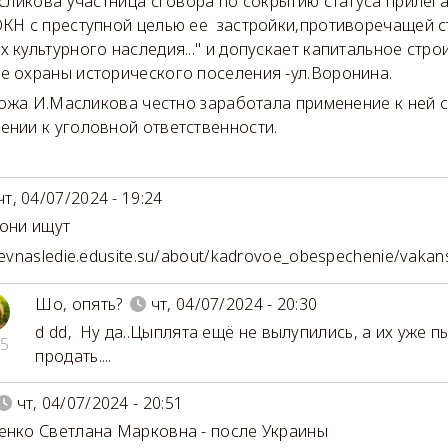
кова участница сговора по сокрытию статуса прилег
ОКН с преступной целью ее застройки,противоречащей ст
х культурного наследия..." и допускает капитальное стро
е охраны исторического поселения -ул.Воронина.
 И.Масликова честно заработала применение к ней ст
ении к уголовной ответственности.
чт, 04/07/2024 - 19:24
 они ищут
sevnasledie.edusite.su/about/kadrovoe_obespechenie/vakans
Шо, опять?
чт, 04/07/2024 - 20:30
d dd
,
Ну да..Цыплята ещё не вылупились, а их уже п
5
продать....
чт, 04/07/2024 - 20:51
енко Светлана Марковна - после Украины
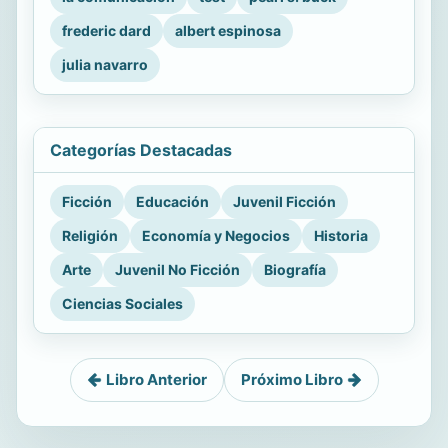
frederic dard
albert espinosa
julia navarro
Categorías Destacadas
Ficción
Educación
Juvenil Ficción
Religión
Economía y Negocios
Historia
Arte
Juvenil No Ficción
Biografía
Ciencias Sociales
Libro Anterior
Próximo Libro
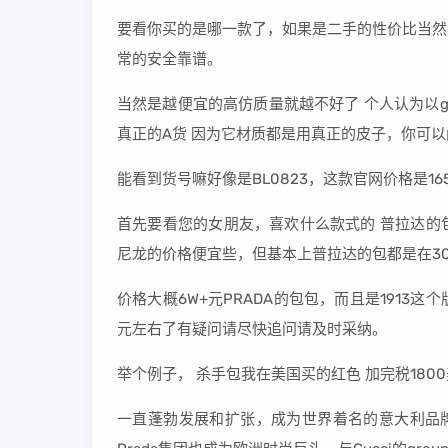
要看你买的是哪一款了，如果是二手的性价比当然
常的安全靠谱。
当然是越便宜的高仿质量就越不好了 个人认为以gucc
真正的A货 因为它材质都是用真正的皮子，你可
能看到货号嘛好像是BL0823，这款官网价格是16
首先要看您的女朋友，喜欢什么款式的 普拉达的
尼龙的价格便宜些，但基本上普拉达的包都是在30
价格大概6W+元PRADA的包包，而且是1913
元左右了有疑问请尽快追问请及时采纳。
举个例子， 杀手包我在美国买的红色 加完税1800
一直蓬勃发展和扩张，成为世界着名的意大利品牌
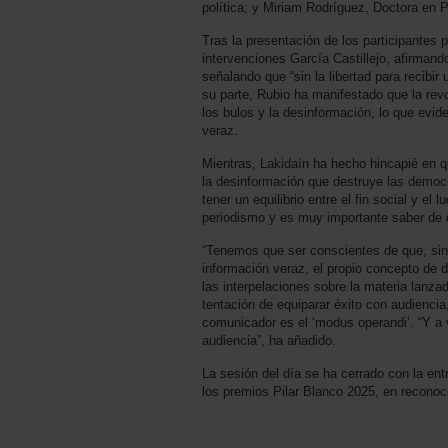
política; y Miriam Rodríguez, Doctora en 
Tras la presentación de los participantes p
intervenciones García Castillejo, afirmand
señalando que “sin la libertad para recibi
su parte, Rubio ha manifestado que la revo
los bulos y la desinformación, lo que evid
veraz.
Mientras, Lakidaín ha hecho hincapié en q
la desinformación que destruye las democr
tener un equilibrio entre el fin social y e
periodismo y es muy importante saber de d
“Tenemos que ser conscientes de que, sin 
información veraz, el propio concepto de d
las interpelaciones sobre la materia lanza
tentación de equiparar éxito con audiencia,
comunicador es el ‘modus operandi’. “Y a v
audiencia”, ha añadido.
La sesión del día se ha cerrado con la en
los premios Pilar Blanco 2025, en reconoci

**Exercise requirements**
Pictures are to be left out; repeat all the remaining data exactly.

**Task result**
кова участница сговора по сокрытию статуса прилег
ОКН с преступной целью ее застройки,противоречащей ст
х культурного наследия..." и допускает капитальное стро
е охраны исторического поселения -ул.Воронина.
 И.Масликова честно заработала применение к ней ст
ении к уголовной ответственности.
чт, 04/07/2024 - 19:24
 они ищут
sevnasledie.edusite.su/about/kadrovoe_obespechenie/vakans
Шо, опять?
чт, 04/07/2024 - 20:30
d dd
,
Ну да..Цыплята ещё не вылупились, а их уже п
5
продать....
чт, 04/07/2024 - 20:51
енко Светлана Марковна - после Украины
frederic dard
albert espinosa
julia navarro
Categorías Destacadas
Ficción
Educación
Juvenil Ficción
Religión
Economía y Negocios
Historia
Arte
Juvenil No Ficción
Biografía
Ciencias Sociales
Libro Anterior
Próximo Libro
要看你买的是哪一款了，如果是二手的性价比当然
常的安全靠谱。
当然是越便宜的高仿质量就越不好了 个人认为以gucc
真正的A货 因为它材质都是用真正的皮子，你可
能看到货号嘛好像是BL0823，这款官网价格是16
首先要看您的女朋友，喜欢什么款式的 普拉达的
尼龙的价格便宜些，但基本上普拉达的包都是在30
价格大概6W+元PRADA的包包，而且是1913
元左右了有疑问请尽快追问请及时采纳。
举个例子， 杀手包我在美国买的红色 加完税1800
一直蓬勃发展和扩张，成为世界着名的意大利品牌
política; y Miriam Rodríguez, Doctora en 
Tras la presentación de los participantes p
intervenciones García Castillejo, afirmand
señalando que “sin la libertad para recibi
su parte, Rubio ha manifestado que la revo
los bulos y la desinformación, lo que evid
veraz.
Mientras, Lakidaín ha hecho hincapié en q
la desinformación que destruye las democr
tener un equilibrio entre el fin social y e
periodismo y es muy importante saber de d
“Tenemos que ser conscientes de que, sin 
información veraz, el propio concepto de d
las interpelaciones sobre la materia lanza
tentación de equiparar éxito con audiencia,
comunicador es el ‘modus operandi’. “Y a v
audiencia”, ha añadido.
La sesión del día se ha cerrado con la en
los premios Pilar Blanco 2025, en reconoci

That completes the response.